I'm reflecting back on these not so pleasant memories because of a little situation we faced with Tenly this past week. I actually put it in my status on Facebook and was taken aback and enlightened on the feedback from it. Tenly was given a sad face, her second one of the year (she, to my surprise, was keeping count)- and her reaction to it scared me and pained me. The pain because it hurts to see your child hurt, and scared me because I feared watching her go through what I did. It pained me so badly to see my child hurt in that way, I had to leave the room more than once to cry myself- I could feel myself reliving it. If she wouldn't have had much of a reaction to it, I would of been proud that she saw it as an opportunity to try harder. But, to my dismay, that was not the case.
Tenly shared with me that at school she cried, was very sad and did not want to go back. (Now, keep in mind, that has never been the case and she adores her teacher.) When I questioned why, she began to cry as she explained she had received a sad face, her second one, and Mrs. C was disappointed and sad with her because she could not try hard enough. I began to encourage her and explained what Mrs. C had intended by giving her that sad face, and that we just needed to continue to try hard. All she kept processing was that Mrs. C was sad with her, and her "smart brain" could not try hard enough anymore.
While doing her homework later, we struggled for her to even put anything on the paper because it might be wrong and if it was wrong she would get another sad face. It got to the point that we left it and have continued to go back and try throughout the weekend, because she just could not get past the fear of a sad face. Mind you, in times past, Mrs. C typically writes "practice at home", "work on this skill", "needs more practice", "keep trying". Tenly has always responded very well to these notes, and embraces continuing to practice or work on whatever skill necessary.
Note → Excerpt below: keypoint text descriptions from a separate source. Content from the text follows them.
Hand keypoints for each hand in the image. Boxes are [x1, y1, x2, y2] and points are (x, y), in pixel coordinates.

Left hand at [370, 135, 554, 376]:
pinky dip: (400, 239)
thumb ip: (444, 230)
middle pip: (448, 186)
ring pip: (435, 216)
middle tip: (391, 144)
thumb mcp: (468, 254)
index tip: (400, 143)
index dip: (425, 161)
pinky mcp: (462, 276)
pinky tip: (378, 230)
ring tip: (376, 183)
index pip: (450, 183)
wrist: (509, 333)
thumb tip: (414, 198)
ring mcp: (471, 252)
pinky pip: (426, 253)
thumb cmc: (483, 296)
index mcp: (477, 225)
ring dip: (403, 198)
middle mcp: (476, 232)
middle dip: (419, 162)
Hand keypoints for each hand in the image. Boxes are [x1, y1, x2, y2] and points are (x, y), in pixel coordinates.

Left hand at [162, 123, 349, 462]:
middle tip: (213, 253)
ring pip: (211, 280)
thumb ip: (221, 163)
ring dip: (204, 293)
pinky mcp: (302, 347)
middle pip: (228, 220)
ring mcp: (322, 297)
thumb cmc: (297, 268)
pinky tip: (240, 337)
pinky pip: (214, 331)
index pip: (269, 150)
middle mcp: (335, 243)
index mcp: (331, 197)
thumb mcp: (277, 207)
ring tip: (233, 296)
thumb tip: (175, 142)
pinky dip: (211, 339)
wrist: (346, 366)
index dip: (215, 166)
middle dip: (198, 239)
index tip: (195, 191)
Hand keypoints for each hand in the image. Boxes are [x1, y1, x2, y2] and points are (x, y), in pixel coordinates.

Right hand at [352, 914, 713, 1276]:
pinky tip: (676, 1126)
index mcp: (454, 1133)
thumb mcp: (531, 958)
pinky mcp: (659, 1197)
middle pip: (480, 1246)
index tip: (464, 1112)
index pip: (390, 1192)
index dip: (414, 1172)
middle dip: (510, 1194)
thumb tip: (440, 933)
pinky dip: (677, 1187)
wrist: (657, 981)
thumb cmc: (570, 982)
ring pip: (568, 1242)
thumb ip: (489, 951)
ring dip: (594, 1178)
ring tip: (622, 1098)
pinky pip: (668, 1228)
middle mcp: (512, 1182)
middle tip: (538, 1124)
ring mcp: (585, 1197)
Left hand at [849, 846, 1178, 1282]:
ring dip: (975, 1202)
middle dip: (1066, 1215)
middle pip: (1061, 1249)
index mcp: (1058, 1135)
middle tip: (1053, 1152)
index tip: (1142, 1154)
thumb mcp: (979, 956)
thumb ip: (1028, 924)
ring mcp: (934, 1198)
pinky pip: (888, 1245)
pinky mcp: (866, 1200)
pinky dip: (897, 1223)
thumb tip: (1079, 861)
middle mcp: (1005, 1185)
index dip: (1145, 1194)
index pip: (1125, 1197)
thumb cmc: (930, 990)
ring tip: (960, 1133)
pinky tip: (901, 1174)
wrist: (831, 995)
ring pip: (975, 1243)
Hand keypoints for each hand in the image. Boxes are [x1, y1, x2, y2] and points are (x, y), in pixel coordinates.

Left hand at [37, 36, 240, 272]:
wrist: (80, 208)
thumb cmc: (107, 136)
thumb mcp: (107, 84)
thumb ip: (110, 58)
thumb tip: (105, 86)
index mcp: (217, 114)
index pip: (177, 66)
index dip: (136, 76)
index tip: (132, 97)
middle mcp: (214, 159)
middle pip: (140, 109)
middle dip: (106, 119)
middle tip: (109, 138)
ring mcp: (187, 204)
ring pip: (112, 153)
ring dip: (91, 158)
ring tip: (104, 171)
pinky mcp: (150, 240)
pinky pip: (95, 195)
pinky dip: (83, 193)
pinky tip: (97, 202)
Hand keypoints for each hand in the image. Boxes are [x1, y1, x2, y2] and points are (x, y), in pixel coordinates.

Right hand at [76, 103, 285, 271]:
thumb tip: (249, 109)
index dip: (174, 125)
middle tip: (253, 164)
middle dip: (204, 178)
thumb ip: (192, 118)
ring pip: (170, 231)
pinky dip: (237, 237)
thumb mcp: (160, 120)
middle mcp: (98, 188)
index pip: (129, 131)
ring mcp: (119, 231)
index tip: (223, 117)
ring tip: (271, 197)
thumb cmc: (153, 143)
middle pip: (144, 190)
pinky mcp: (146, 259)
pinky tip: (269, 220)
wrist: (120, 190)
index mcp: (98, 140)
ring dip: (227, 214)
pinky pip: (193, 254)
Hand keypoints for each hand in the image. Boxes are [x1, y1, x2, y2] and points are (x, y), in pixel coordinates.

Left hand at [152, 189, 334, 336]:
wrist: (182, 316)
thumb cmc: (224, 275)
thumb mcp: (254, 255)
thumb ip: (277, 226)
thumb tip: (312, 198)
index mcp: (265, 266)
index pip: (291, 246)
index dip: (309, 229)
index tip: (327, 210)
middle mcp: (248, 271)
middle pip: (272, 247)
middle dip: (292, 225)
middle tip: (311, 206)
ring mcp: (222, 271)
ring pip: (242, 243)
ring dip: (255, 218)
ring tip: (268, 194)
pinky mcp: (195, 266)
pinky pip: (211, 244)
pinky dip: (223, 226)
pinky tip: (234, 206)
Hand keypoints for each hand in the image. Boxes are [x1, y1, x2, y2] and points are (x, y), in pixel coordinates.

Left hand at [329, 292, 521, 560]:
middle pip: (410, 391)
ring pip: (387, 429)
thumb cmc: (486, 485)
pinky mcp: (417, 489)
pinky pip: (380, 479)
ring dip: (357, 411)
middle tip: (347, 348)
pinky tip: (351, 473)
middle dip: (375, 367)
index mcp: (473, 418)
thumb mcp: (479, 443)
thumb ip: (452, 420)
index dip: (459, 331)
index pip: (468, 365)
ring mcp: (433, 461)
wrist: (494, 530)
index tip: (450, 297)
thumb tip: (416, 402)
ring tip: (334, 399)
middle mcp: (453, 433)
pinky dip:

A "You CAN Do It" moment |
Many people thought/think I am blowing this out of proportion and making a bigger deal out of it than it is, because I am going to ask for a conference to brainstorm with Mrs. C a more appropriate way of grading Tenly, that will encourage her rather than discourage her. And, maybe I am making a big deal out of nothing, maybe I am reacting out of the fear of what I went through as a child. But, I am going to follow in my wise mother's footsteps and ask God to guide me as I ensure Tenly will have the education she needs to make her successful.
I may be an overprotective, panicky, petty, pain-in-the-butt, erring on the side of caution, Momma- but I can live with those titles for my kids. I would always rather be over cautious than under cautious.
You are doing the right hting Momma- I am totally behind you on this conference thing, and am losing patience with those who keep telling you it is not a big deal.